DOCUMENT SECTION ->

########

The chancel arch has been rebuilt and is partly of modern yellow stones and partly of 14th-century redbrown stones re-used and (some) re-tooled. It is of two-chamfered orders, the inner with modern moulded capitals and moulded bases: the north base is probably ancient, of red-brown stone, retooled. The walling above the arch, of rough ashlar, is also partly old redbrown and partly modern yellow stonework.
The north vestry and organ chamber is of two periods, marked by a straight joint in the masonry of its east wall. The part of the wall next to the chancel is of 1649, but has a 14th-century window from the north wall of the chancel, like the second north window. The north part is an enlargement of 1892.
The nave (about 88 ft. by 23 ft.) has north and south arcades of six bays. The north has octagonal pillars, so fashioned from existing square piers in 1879, (fn. 102) and responds of two chamfered orders. The capitals, of uniform size, vary in contour, but the bases, of similar section to those of the chancel arch, are all alike. That to the east respond, of brown stone, may be ancient, and possibly its capital, of cream yellow stone. The pointed arches, of two chamfered orders, are of small and medium-sized voussoirs. These, of light yellow stone, may be ancient, as there are repairs mixed with them of a grey-white stone of a finer texture. The wall is only about 2 ft. thick, but east of the east respond it thickens out 9 in. on the aisle side and has ancient brown stone angle-dressings: this projection rises to just below the aisle roof, as though it was a shallow buttress against the nave wall. Also at the west respond is a chamfered square plinth or sub-base, about 3 ft. thick, of an earlier (probably medieval) respond, indicating that the wall above must originally have been thicker than the present one. The walling above the arcade is of coursed squared rubble in yellow, grey, and re-used brown stones.

########

DATA PROVIDED ->
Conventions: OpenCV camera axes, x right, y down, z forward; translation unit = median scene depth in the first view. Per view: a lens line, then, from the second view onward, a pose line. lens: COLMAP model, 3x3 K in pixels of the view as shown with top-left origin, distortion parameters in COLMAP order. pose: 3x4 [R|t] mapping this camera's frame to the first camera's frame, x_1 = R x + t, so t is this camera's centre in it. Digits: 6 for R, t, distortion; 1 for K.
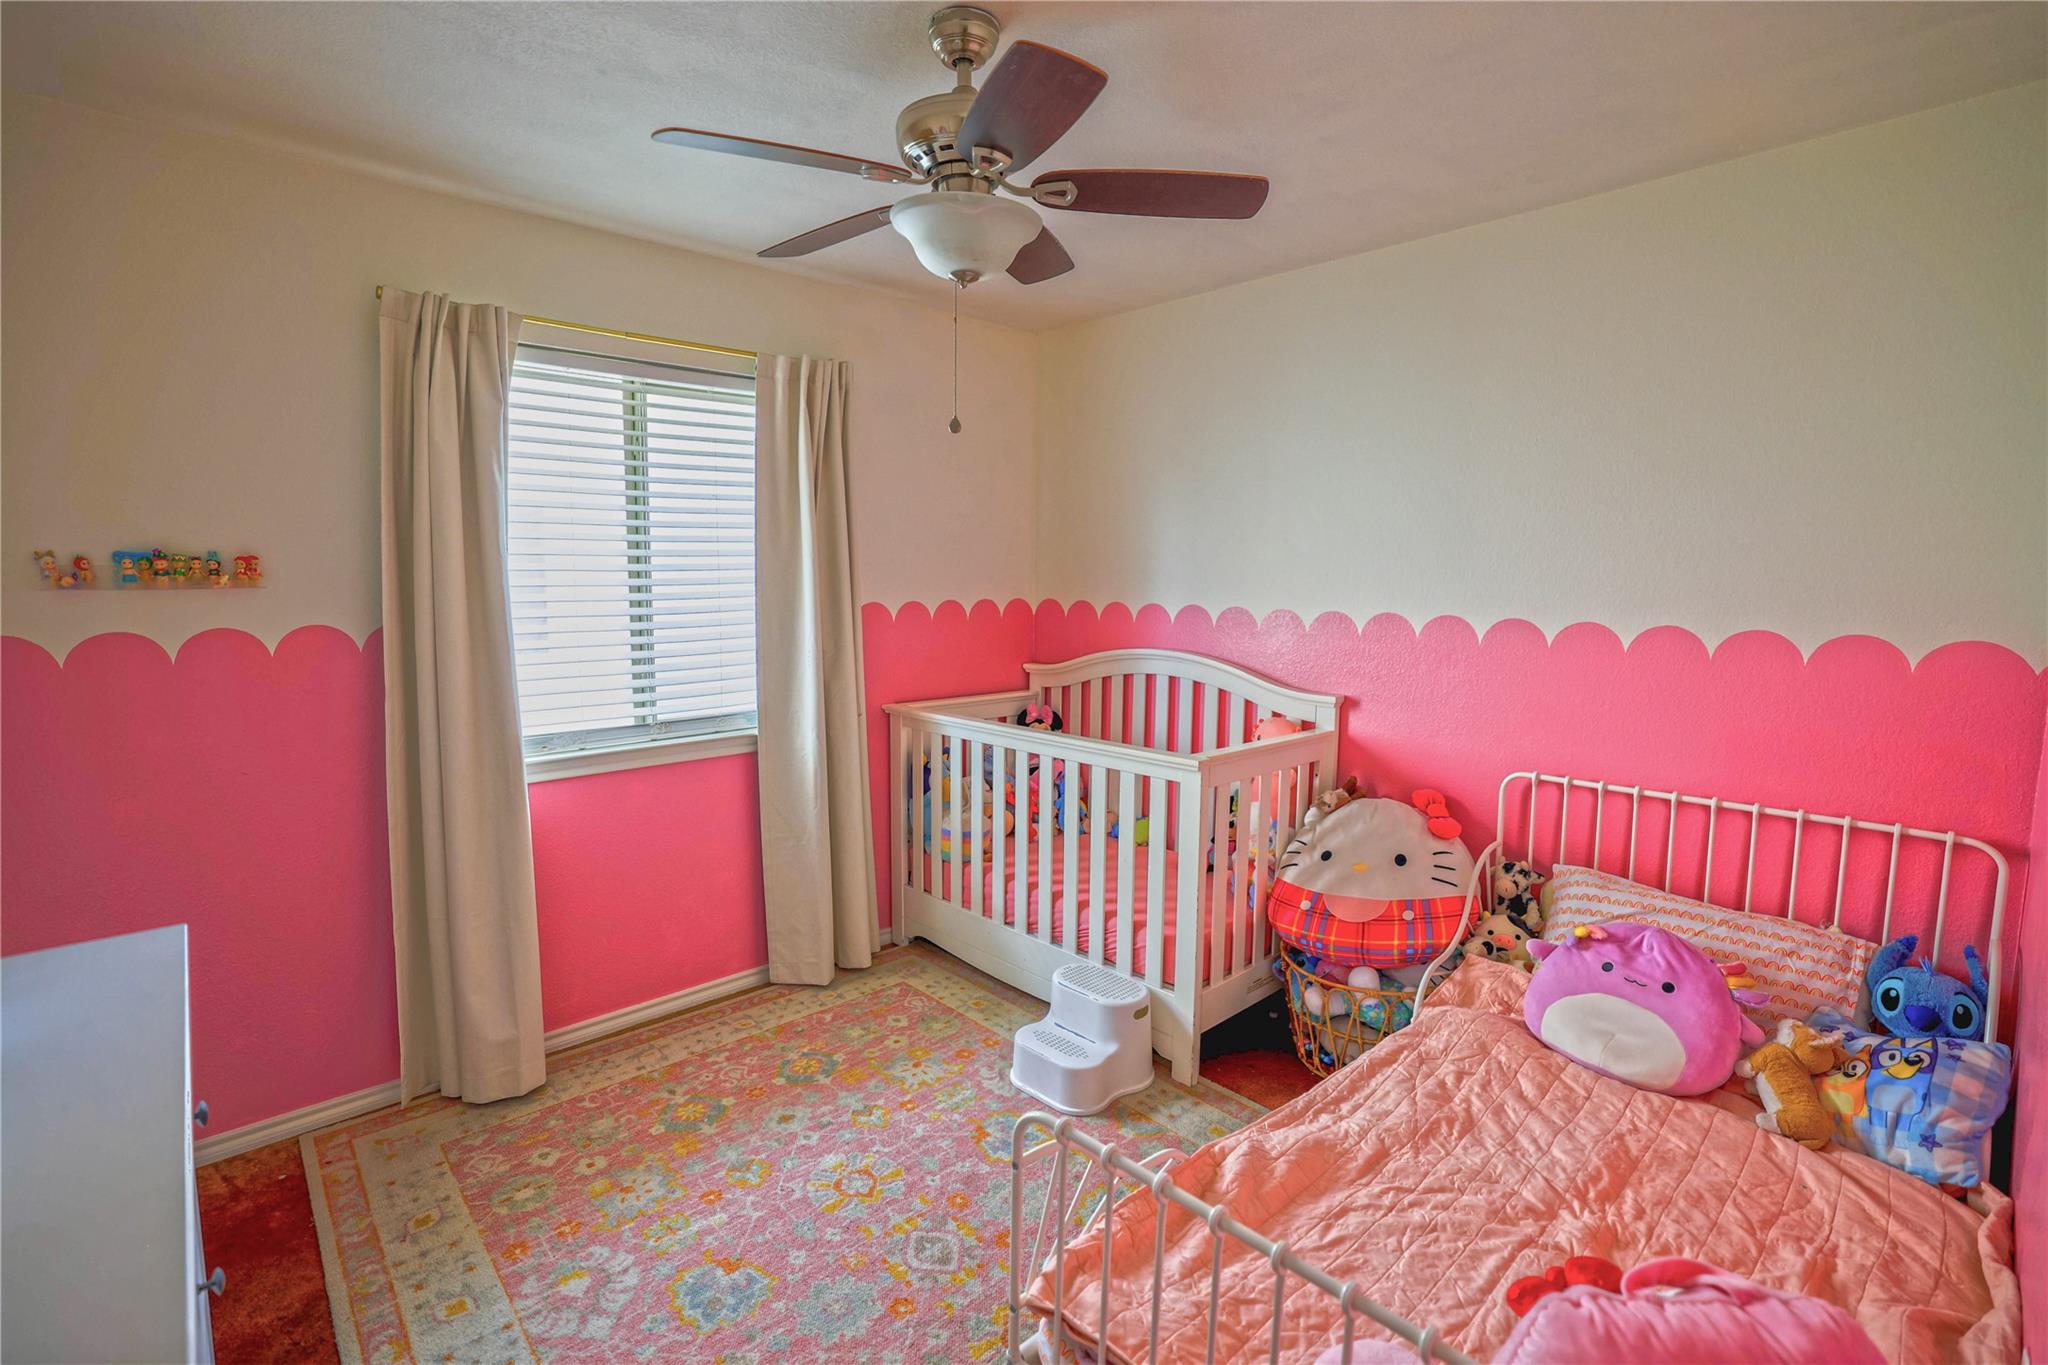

########

WORK ORDER ->
Decide whether each statement below agrees with the church description above. For each, answer yes or no and quote the words from the description that decide it.
1. The north part of the north vestry and organ chamber was added in 1892.
2. The nave wall above the north arcade is about 3 ft. thick.
3. The octagonal pillars of the north arcade were shaped from square piers in 1879.

WRITTEN ANSWER ->
1. Yes: "The north part is an enlargement of 1892."
2. No: "The wall is only about 2 ft. thick"
3. Yes: "so fashioned from existing square piers in 1879"